Читать книгу SCADA Security - Xun Yi - Страница 11

FOREWORD

In recent years, SCADA systems have been interfaced with enterprise systems, which therefore exposed them to the vulnerabilities of the Internet and to security threats. Therefore, there has been an increase in cyber intrusions targeting these systems and they are becoming an increasingly global and urgent problem. This is because compromising a SCADA system can lead to large financial losses and serious impact on public safety and the environment. As a countermeasure, Intrusion Detection Systems (IDSs) tailored for SCADA are designed to identify intrusions by comparing observable behavior against suspicious patterns, and to notify administrators by raising intrusion alarms. In the existing literature, there are three types of learning methods that are often adopted by IDS for learning system behavior and building the detection models, namely supervised, semisupervised, and unsupervised. In supervised learning, anomaly‐based IDS requires class labels for both normal and abnormal behavior in order to build normal/abnormal profiles. This type of learning is costly however and time‐expensive when identifying the class labels for a large amount of data. Hence, semi‐supervised learning is introduced as an alternative solution, where an anomaly‐based IDS builds only normal profiles from the normal data that is collected over a period of “normal” operations. However, the main drawback of this learning method is that comprehensive and “purely” normal data are not easy to obtain. This is because the collection of normal data requires that a given system operates under normal conditions for a long time, and intrusive activities may occur during this period of the data collection process. On the another hand, the reliance only on abnormal data for building abnormal profiles is infeasible since the possible abnormal behavior that may occur in the future cannot be known in advance. Alternatively, and for preventing threats that are new or unknown, an anomaly‐based IDS uses unsupervised learning methods to build normal/abnormal profiles from unlabeled data, where prior knowledge about normal/abnormal data is not known. Indeed, this is a cost‐efficient method since it can learn from unlabeled data. This is because human expertise is not required to identify the behavior (whether normal or abnormal) for each observation in a large amount of training data sets. However, it suffers from low efficiency and poor accuracy.

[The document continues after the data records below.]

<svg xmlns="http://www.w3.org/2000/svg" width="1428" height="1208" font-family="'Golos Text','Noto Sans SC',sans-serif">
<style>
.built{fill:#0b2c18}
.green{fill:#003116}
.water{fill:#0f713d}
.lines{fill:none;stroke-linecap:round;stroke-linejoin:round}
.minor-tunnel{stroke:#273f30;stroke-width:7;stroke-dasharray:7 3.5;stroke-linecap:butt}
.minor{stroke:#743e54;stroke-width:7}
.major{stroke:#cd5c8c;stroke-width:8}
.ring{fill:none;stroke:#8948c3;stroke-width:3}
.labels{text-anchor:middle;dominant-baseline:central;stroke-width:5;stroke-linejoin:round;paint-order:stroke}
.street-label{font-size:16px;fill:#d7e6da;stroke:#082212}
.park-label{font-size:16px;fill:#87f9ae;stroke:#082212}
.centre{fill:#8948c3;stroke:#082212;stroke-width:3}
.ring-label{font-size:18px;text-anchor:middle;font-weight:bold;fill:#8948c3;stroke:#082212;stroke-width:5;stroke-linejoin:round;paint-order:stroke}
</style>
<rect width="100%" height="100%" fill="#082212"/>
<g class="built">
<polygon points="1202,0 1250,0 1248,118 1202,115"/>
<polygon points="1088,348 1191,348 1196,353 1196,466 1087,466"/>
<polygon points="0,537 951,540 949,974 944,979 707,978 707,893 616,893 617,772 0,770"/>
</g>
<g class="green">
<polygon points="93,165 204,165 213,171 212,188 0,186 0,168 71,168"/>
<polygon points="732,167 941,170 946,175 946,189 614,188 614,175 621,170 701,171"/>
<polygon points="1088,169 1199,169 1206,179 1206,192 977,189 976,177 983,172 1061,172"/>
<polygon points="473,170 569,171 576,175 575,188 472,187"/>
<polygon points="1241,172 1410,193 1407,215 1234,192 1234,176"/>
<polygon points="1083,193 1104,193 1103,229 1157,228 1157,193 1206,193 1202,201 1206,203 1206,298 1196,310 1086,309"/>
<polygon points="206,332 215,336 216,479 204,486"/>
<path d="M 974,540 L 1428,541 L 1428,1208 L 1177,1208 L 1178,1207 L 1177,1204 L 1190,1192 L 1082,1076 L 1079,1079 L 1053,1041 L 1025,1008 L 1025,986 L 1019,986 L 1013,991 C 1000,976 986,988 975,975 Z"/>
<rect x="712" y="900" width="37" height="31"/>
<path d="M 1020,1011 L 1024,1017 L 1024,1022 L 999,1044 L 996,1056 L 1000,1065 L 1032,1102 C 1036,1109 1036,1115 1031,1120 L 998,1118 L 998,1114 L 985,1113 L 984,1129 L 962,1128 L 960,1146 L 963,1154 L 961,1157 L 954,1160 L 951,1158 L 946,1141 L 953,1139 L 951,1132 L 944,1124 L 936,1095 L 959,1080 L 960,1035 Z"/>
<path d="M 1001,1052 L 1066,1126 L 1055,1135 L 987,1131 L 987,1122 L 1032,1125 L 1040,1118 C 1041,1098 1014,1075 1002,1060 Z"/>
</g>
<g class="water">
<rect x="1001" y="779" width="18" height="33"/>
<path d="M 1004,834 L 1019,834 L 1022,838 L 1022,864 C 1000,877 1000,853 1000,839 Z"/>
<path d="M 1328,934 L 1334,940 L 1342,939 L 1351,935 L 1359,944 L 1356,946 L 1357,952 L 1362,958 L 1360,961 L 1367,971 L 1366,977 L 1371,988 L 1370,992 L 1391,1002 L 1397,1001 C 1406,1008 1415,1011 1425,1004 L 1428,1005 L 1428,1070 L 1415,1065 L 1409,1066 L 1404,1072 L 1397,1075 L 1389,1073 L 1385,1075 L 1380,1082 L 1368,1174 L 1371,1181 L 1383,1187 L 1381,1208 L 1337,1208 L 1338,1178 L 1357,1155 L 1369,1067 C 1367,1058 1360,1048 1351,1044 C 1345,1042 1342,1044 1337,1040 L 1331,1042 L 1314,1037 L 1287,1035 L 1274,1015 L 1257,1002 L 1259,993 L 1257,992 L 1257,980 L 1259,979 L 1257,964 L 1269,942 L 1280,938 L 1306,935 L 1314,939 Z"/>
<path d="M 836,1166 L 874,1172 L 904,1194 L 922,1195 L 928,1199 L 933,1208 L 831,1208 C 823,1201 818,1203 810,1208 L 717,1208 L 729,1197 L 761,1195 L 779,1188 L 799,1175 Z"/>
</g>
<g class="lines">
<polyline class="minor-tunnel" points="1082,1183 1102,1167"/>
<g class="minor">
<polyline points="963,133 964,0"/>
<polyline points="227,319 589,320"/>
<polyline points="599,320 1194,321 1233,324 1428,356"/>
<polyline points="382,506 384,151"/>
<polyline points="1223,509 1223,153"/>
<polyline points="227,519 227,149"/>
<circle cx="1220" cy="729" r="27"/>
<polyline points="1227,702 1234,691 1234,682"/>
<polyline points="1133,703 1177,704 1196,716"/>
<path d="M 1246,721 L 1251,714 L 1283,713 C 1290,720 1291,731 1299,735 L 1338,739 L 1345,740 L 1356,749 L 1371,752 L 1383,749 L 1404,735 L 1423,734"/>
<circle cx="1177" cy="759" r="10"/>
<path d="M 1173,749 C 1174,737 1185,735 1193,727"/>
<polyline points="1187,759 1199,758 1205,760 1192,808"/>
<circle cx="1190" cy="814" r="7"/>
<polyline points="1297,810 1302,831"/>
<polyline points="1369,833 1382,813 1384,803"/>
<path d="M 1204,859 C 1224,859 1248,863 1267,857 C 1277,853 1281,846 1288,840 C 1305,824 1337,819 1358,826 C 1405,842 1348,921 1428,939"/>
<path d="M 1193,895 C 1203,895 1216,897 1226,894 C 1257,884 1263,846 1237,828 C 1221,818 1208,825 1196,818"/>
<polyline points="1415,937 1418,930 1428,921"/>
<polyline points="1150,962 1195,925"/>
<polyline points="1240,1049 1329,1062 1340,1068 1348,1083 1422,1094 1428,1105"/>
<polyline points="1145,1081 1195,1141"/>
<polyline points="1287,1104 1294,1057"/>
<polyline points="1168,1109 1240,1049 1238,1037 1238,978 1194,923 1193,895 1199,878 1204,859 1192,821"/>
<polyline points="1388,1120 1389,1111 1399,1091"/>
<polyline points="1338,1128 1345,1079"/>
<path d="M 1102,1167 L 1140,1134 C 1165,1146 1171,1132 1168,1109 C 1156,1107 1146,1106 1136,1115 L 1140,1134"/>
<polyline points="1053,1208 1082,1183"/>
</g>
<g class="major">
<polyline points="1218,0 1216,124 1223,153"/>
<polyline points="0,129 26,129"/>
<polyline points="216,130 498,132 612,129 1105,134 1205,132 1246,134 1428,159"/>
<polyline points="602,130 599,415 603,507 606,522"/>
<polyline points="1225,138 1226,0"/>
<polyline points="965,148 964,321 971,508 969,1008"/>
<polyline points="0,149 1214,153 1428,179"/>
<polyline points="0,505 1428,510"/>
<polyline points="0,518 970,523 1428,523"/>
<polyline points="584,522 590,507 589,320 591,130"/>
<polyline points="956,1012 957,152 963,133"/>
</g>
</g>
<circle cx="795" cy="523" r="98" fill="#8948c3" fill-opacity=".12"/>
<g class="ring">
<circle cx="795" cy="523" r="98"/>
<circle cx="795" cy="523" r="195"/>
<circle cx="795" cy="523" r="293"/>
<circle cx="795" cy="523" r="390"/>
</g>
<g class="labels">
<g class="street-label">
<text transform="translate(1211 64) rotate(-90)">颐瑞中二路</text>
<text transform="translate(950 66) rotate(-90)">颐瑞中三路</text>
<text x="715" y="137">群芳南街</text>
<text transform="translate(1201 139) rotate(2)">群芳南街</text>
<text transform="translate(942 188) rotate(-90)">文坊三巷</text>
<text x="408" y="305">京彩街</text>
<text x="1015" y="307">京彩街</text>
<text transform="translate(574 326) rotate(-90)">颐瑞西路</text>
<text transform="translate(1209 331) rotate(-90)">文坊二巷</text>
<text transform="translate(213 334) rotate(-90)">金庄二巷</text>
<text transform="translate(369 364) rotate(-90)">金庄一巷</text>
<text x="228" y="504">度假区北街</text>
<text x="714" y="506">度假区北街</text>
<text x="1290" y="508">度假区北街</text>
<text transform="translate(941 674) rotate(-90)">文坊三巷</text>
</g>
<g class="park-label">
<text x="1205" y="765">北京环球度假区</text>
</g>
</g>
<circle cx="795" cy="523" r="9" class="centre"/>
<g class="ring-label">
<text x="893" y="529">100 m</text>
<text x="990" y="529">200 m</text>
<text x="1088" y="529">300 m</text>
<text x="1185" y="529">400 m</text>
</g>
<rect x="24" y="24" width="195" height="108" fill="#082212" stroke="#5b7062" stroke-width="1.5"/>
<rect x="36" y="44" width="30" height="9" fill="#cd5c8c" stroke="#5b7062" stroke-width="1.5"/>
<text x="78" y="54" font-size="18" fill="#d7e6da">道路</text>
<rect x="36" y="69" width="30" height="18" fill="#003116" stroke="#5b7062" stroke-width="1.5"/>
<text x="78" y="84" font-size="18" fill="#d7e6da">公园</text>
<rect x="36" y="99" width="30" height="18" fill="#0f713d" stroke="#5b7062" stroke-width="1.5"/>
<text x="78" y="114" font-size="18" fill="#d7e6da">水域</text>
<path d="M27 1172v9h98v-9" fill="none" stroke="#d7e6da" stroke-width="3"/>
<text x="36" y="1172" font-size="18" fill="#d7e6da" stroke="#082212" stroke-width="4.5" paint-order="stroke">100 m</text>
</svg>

This book provides the latest research and best practices of unsupervised intrusion detection methods tailored for SCADA systems. In Chapter 3, framework for a SCADA security testbed based on virtualisation technology is described for evaluating and testing the practicality and efficacy of any proposed SCADA security solution. Undoubtedly, the proposed testbed is a salient part for evaluating and testing because the actual SCADA systems cannot be used for such purposes because availability and performance, which are the most important issues, are most likely to be affected when analysing vulnerabilities, threats, and the impact of attacks. In the literature, the k‐Nearest Neighbour (k‐NN) algorithm was found to be one of top ten most interesting and best algorithms for data mining in general and in particular it has demonstrated promising results in anomaly detection. However, the traditional k‐NN algorithm suffers from high and “curse of dimensionality” since it needs a large amount of distance calculations. Chapter 4 describes a novel k‐NN algorithm that efficiently works on high‐dimensional data of various distributions. In addition, an extensive experimental study and comparison with several algorithms using benchmark data sets were conducted. Chapters 5 and 6 introduce the practicality and possibility of unsupervised intrusion detection methods tailored for SCADA systems, and demonstrate the accuracy of unsupervised anomaly detection methods that build normal/abnormal profiles from unlabeled data. Finally, Chapter 7 describes two authentication protocols to efficiently protect SCADA Systems, and Chapter 8 nicely concludes with the various solutions/methods described in this book with the aim to outline possible future extensions of these described methods.